Relocation in a custody and visitation cases are difficult in most situations when there is no agreement by the parties. Whether it be modifying a custody and visitation agreement or how it factors into a pending case, there are oftentimes no easy solutions. In terms of relocation, the courts address this issue through the best interests of the child standard, which is decided through an analysis of the ten factors enumerated in section 20-124.3 of the Virginia Code.
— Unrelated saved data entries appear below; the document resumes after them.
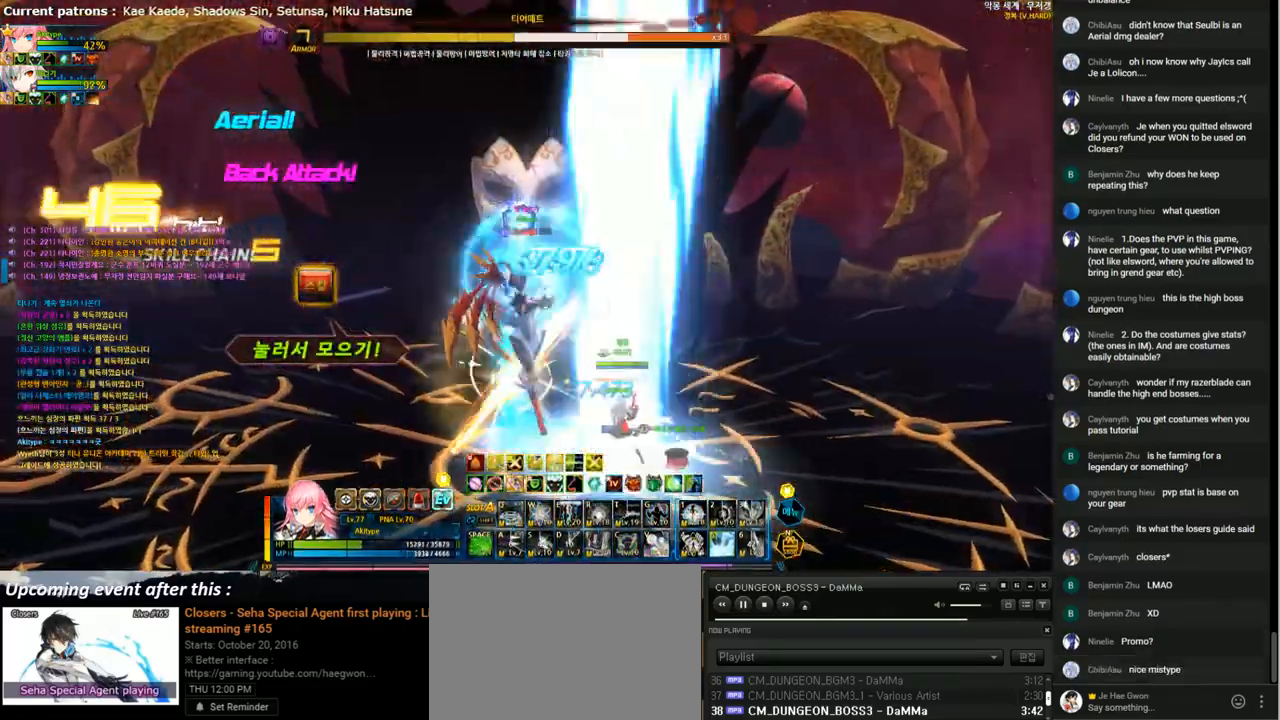
{"keys": ["down", "left"], "events": [[300, "d", "up"], [300, "left", "down"], [367, "left", "up"], [433, "left", "down"], [467, "down", "down"]]}
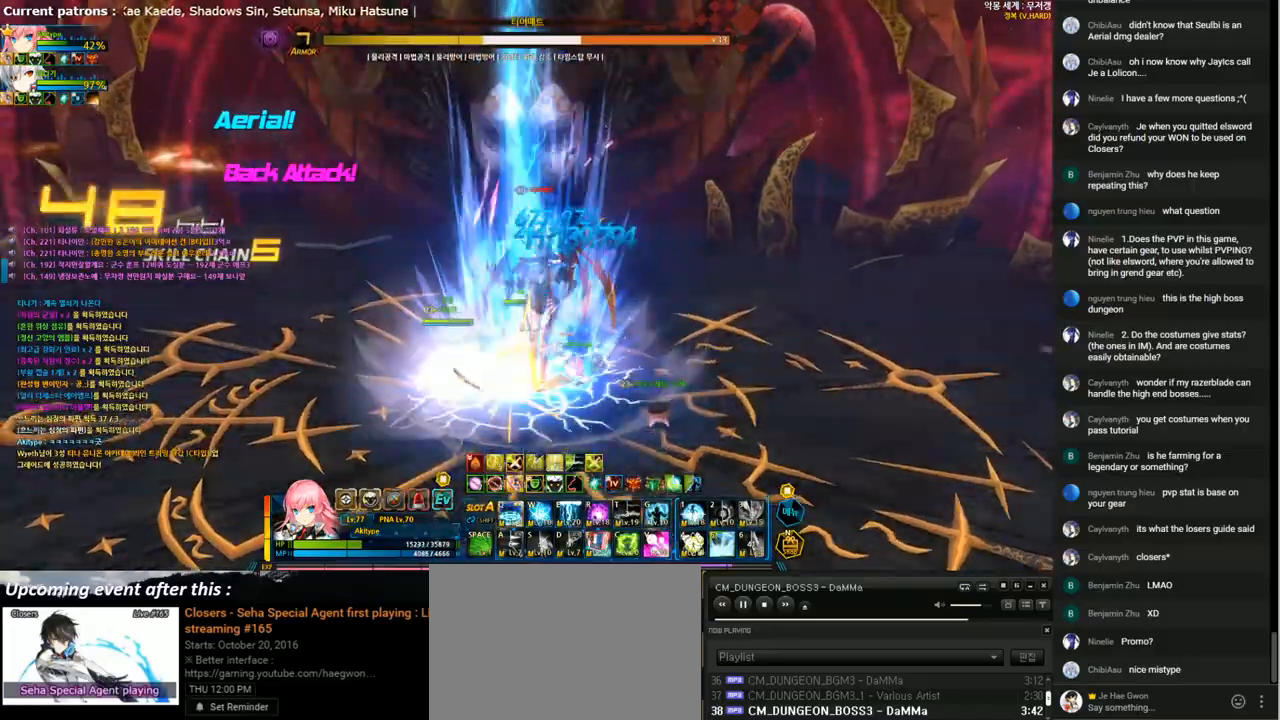
{"keys": [], "events": [[33, "x", "down"], [67, "down", "up"], [100, "x", "up"], [233, "g", "down"], [233, "left", "up"], [333, "g", "up"], [367, "g", "down"], [467, "g", "up"]]}
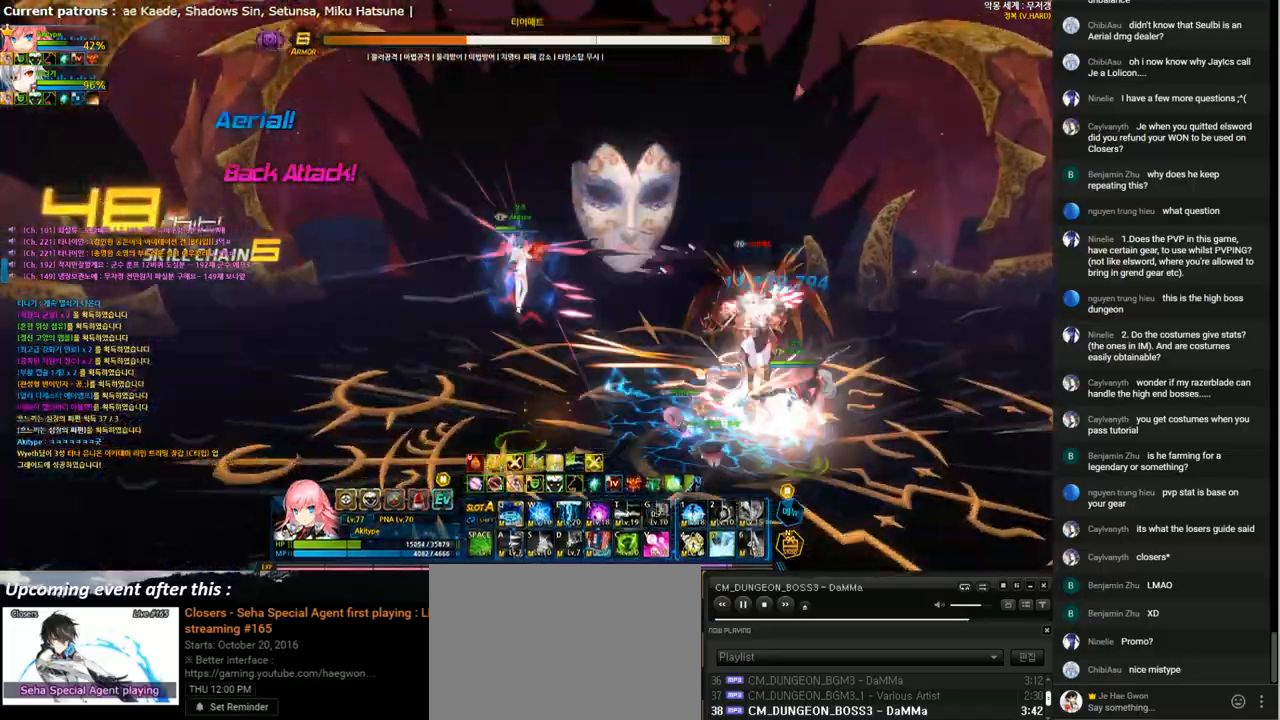
{"keys": ["r", "right"], "events": [[300, "right", "down"], [367, "r", "down"], [433, "r", "up"], [500, "r", "down"]]}
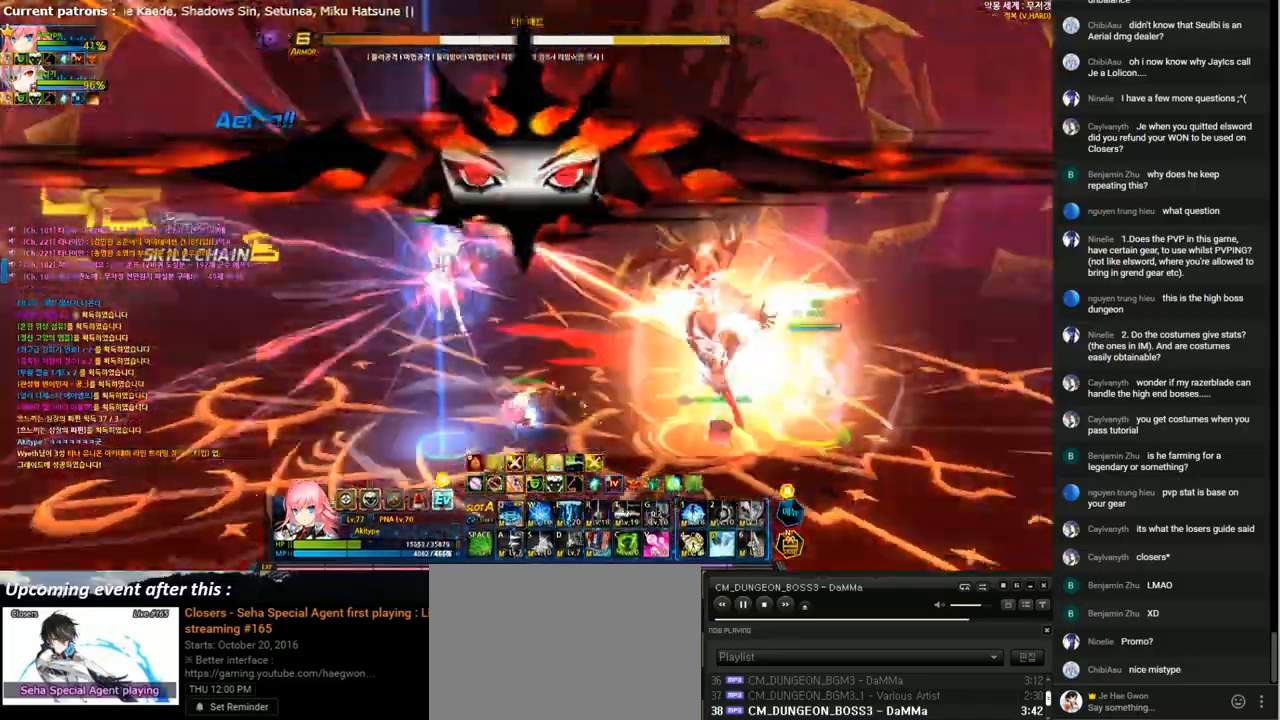
{"keys": ["r"], "events": [[100, "r", "up"], [167, "r", "down"], [167, "right", "up"], [267, "r", "up"], [333, "r", "down"], [433, "r", "up"], [500, "r", "down"]]}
Now, if a parent relocates prior to the commencement of a legal action involving custody and visitation, then the question sometimes comes down to how long the moving parent has resided in the new state. In Virginia, child custody and visitation jurisdiction is decided under the “home state rule,” which means that Virginia has jurisdiction over a case if the child resided in Virginia for the past six months or if the last consecutive six month period was in Virginia. For example, if a mother moves with her children to California and resided in California for only 3 months before the father files for custody in Virginia, then Virginia would likely have jurisdiction. However, if a mother moves with her children to California and resided in California for 7 months before the father files for custody in Virginia, then Texas would likely have jurisdiction over the case. There are a few exceptions to the “home state rule” including a parent relocating out a state due to abuse to that parent or to the children.